The Celebrate Freedom Foundation was at West Florence High School May 1 showing students first-hand a few of the STEM career options that they have after graduation.

Dave Capps, the foundation’s Director of Special Projects, said that visiting schools is an important part of the foundation’s goals to Educate, Promote and Honor.

Students look at a AH1 Cobra Helicopter

“With our STEM Education program we go out on the road to do an average of 20-30 school campus visits a year,” Capps said. “We pool grant money together so that schools don’t have to find a way to pay for our visit. Basically what we do is bring the field trip to the school. It is harder to do field trips than ever before, red tape things. So we have real-world subject matter and experts that we bring to schools.”

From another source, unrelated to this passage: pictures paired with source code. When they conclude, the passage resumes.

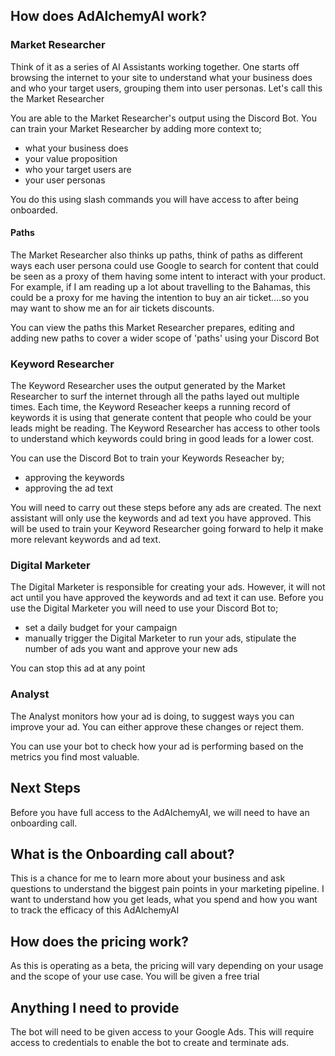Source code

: ## How does AdAlchemyAI work?

### Market Researcher
Think of it as a series of AI Assistants working together. One starts off browsing the internet to your site to understand what your business does and who your target users, grouping them into user personas. Let's call this the Market Researcher

You are able to the Market Researcher's output using the Discord Bot. You can train your Market Researcher by adding more context to;
- what your business does
- your value proposition
- who your target users are
- your user personas

You do this using slash commands you will have access to after being onboarded. 

#### Paths
The Market Researcher also thinks up paths, think of paths as different ways each user persona could use Google to search for content that could be seen as a proxy of them having some intent to interact with your product. For example, if I am reading up a lot about travelling to the Bahamas, this could be a proxy for me having the intention to buy an air ticket....so you may want to show me an for air tickets discounts. 

You can view the paths this Market Researcher prepares, editing and adding new paths to cover a wider scope of 'paths' using your Discord Bot

### Keyword Researcher
The Keyword Researcher uses the output generated by the Market Researcher to surf the internet through all the paths layed out multiple times. Each time, the Keyword Reseacher keeps a running record of keywords it is using that generate content that people who could be your leads might be reading. The Keyword Researcher has access to other tools to understand which keywords could bring in good leads for a lower cost.

You can use the Discord Bot to train your Keywords Reseacher by;
- approving the keywords
- approving the ad text

You will need to carry out these steps before any ads are created. The next assistant will only use the keywords and ad text you have approved. This will be used to train your Keyword Researcher going forward to help it make more relevant keywords and ad text.

### Digital Marketer
The Digital Marketer is responsible for creating your ads. However, it will not act until you have approved the keywords and ad text it can use. Before you use the Digital Marketer you will need to use your Discord Bot to;
- set a daily budget for your campaign
- manually trigger the Digital Marketer to run your ads, stipulate the number of ads you want and approve your new ads

You can stop this ad at any point

### Analyst

The Analyst monitors how your ad is doing, to suggest ways you can improve your ad. You can either approve these changes or reject them.

You can use your bot to check how your ad is performing based on the metrics you find most valuable.

## Next Steps
Before you have full access to the AdAlchemyAI, we will need to have an onboarding call.

## What is the Onboarding call about?
This is a chance for me to learn more about your business and ask questions to understand the biggest pain points in your marketing pipeline. I want to understand how you get leads, what you spend and how you want to track the efficacy of this AdAlchemyAI

## How does the pricing work?
As this is operating as a beta, the pricing will vary depending on your usage and the scope of your use case. You will be given a free trial

## Anything I need to provide
The bot will need to be given access to your Google Ads. This will require access to credentials to enable the bot to create and terminate ads. 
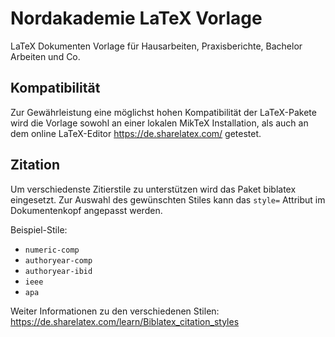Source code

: # Nordakademie LaTeX Vorlage

LaTeX Dokumenten Vorlage für Hausarbeiten, Praxisberichte, Bachelor Arbeiten und Co.

## Kompatibilität

Zur Gewährleistung eine möglichst hohen Kompatibilität der LaTeX-Pakete wird die Vorlage sowohl an einer lokalen MikTeX Installation, als auch an dem online LaTeX-Editor https://de.sharelatex.com/ getestet.

## Zitation

Um verschiedenste Zitierstile zu unterstützen wird das Paket biblatex eingesetzt. Zur Auswahl des gewünschten Stiles kann das `style=` Attribut im Dokumentenkopf angepasst werden.

Beispiel-Stile:
- `numeric-comp` 
- `authoryear-comp`
- `authoryear-ibid`
- `ieee`
- `apa`

Weiter Informationen zu den verschiedenen Stilen: https://de.sharelatex.com/learn/Biblatex_citation_styles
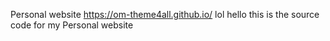 Personal website https://om-theme4all.github.io/
lol hello this is the source code for my Personal website
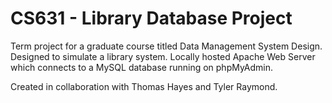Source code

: # CS631 - Library Database Project

Term project for a graduate course titled Data Management System Design.
Designed to simulate a library system.
Locally hosted Apache Web Server which connects to a MySQL database running on phpMyAdmin.

Created in collaboration with Thomas Hayes and Tyler Raymond.
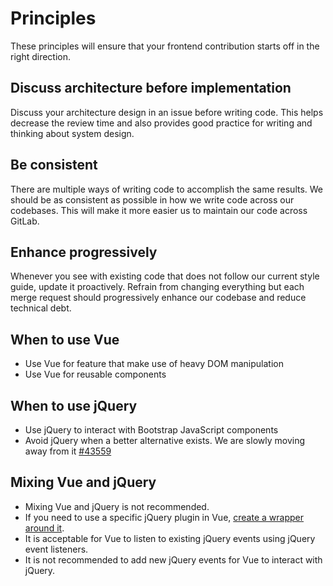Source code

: # Principles

These principles will ensure that your frontend contribution starts off in the right direction.

## Discuss architecture before implementation

Discuss your architecture design in an issue before writing code. This helps decrease the review time and also provides good practice for writing and thinking about system design.

## Be consistent

There are multiple ways of writing code to accomplish the same results. We should be as consistent as possible in how we write code across our codebases. This will make it more easier us to maintain our code across GitLab.

## Enhance progressively

Whenever you see with existing code that does not follow our current style guide, update it proactively. Refrain from changing everything but each merge request should progressively enhance our codebase and reduce technical debt.

## When to use Vue

- Use Vue for feature that make use of heavy DOM manipulation
- Use Vue for reusable components

## When to use jQuery

- Use jQuery to interact with Bootstrap JavaScript components
- Avoid jQuery when a better alternative exists. We are slowly moving away from it [#43559][jquery-future]

## Mixing Vue and jQuery

- Mixing Vue and jQuery is not recommended.
- If you need to use a specific jQuery plugin in Vue, [create a wrapper around it][select2].
- It is acceptable for Vue to listen to existing jQuery events using jQuery event listeners.
- It is not recommended to add new jQuery events for Vue to interact with jQuery.

[jquery-future]: https://gitlab.com/gitlab-org/gitlab-ce/issues/43559
[select2]: https://vuejs.org/v2/examples/select2.html
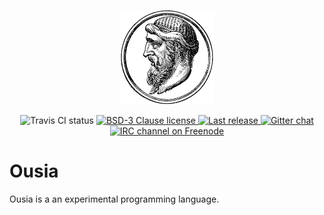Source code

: <p align="center">
	<img
		src="https://raw.githubusercontent.com/neysofu/ousia/master/logo/logo_600.png"
		alt="Ousia logo"
		width="30%">
	</img>
</p>
<p align="center">
    <img
        src="https://img.shields.io/travis/neysofu/ousia.svg"
        alt="Travis CI status">
    </img>
    <a href="https://github.com/neysofu/ousia/blob/master/LICENSE.txt">
        <img
            src="https://img.shields.io/badge/license-BSD-blue.svg"
            alt="BSD-3 Clause license">
        </img>
    </a>
    <a href="https://github.com/neysofu/ousia/releases">
        <img
            src="https://img.shields.io/github/release/neysofu/ousia.svg"
            alt="Last release">
        </img>
    </a>
    <a href="https://gitter.im/ousialang/Lobby">
        <img
            src="https://badges.gitter.im/ousialang/ousia.svg"
            alt="Gitter chat">
        </img>
    </a>
	<a href="https://gitter.im/ousialang/Lobby">
        <img
            src="https://img.shields.io/badge/irc-%23ousia%20on%20Freenode-green.svg"
            alt="IRC channel on Freenode">
        </img>
    </a>

</p>

# Ousia

Ousia is a an experimental programming language.
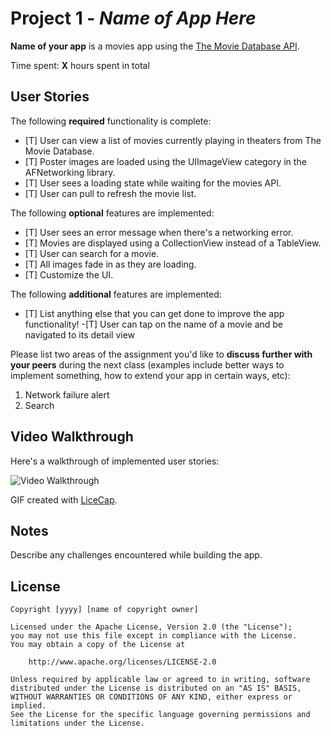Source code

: # Project 1 - *Name of App Here*

**Name of your app** is a movies app using the [The Movie Database API](http://docs.themoviedb.apiary.io/#).

Time spent: **X** hours spent in total

## User Stories

The following **required** functionality is complete:

- [T] User can view a list of movies currently playing in theaters from The Movie Database.
- [T] Poster images are loaded using the UIImageView category in the AFNetworking library.
- [T] User sees a loading state while waiting for the movies API.
- [T] User can pull to refresh the movie list.

The following **optional** features are implemented:

- [T] User sees an error message when there's a networking error.
- [T] Movies are displayed using a CollectionView instead of a TableView.
- [T] User can search for a movie.
- [T] All images fade in as they are loading.
- [T] Customize the UI.

The following **additional** features are implemented:

- [T] List anything else that you can get done to improve the app functionality!
-[T] User can tap on the name of a movie and be navigated to its detail view

Please list two areas of the assignment you'd like to **discuss further with your peers** during the next class (examples include better ways to implement something, how to extend your app in certain ways, etc):

1. Network failure alert
2. Search

## Video Walkthrough 

Here's a walkthrough of implemented user stories:

<img src='[MoviePlaza](http://i.imgur.com/2nnZb76.gifv)' title='Video Walkthrough' width='' alt='Video Walkthrough' />

GIF created with [LiceCap](http://www.cockos.com/licecap/).

## Notes

Describe any challenges encountered while building the app.

## License

    Copyright [yyyy] [name of copyright owner]

    Licensed under the Apache License, Version 2.0 (the "License");
    you may not use this file except in compliance with the License.
    You may obtain a copy of the License at

        http://www.apache.org/licenses/LICENSE-2.0

    Unless required by applicable law or agreed to in writing, software
    distributed under the License is distributed on an "AS IS" BASIS,
    WITHOUT WARRANTIES OR CONDITIONS OF ANY KIND, either express or implied.
    See the License for the specific language governing permissions and
    limitations under the License.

Capps said that the experts were veterans, from a variety of military branches, who wanted to share their personal experiences with students.

“What these veterans do when they come out is they are giving back,” Capps said. “With the helicopter, we focus on aviation STEM careers but that is because it is easy for us to illustrate. We also talk about other areas like drone aviation that they can look into.

“We bring this AH1 Cobra Helicopter to school campuses and that gets their attention, students and staff,” Capps said. “Once we’ve got their attention, we try to get them to understand that there are career opportunities that don’t require a four-year degree; eighty percent of the STEM jobs that are already out there don’t require a four-year degree. Filling out the top level of those careers, of course, they require a degree but 80 percent of them don’t.” 

Celebrate Freedom Foundation volunteers speak to students

Part of the exhibit included a list of careers in Aeronautics including chemical engineering, computer scientist, systems analyst, aircraft technician, line maintenance technician, aeronautical drafters and test pilots, and also listed a general salary for those positions.

“With a lot of these we are talking about getting a technical education,” Capps said. “Using A&P (Airframe and Powerplant mechanic) as an example, they go to technical school and in about 20 months they get an A&P and then they start learning, whether it is in a helicopter or a fixed wing jet. (A company) just right down the road from here really, if a student has a high school diploma and they get an A&P, with no experience and a clean record, they can be hired for $50,000 just to see if they will work out...Those are the kinds of things we are trying to connect students to.”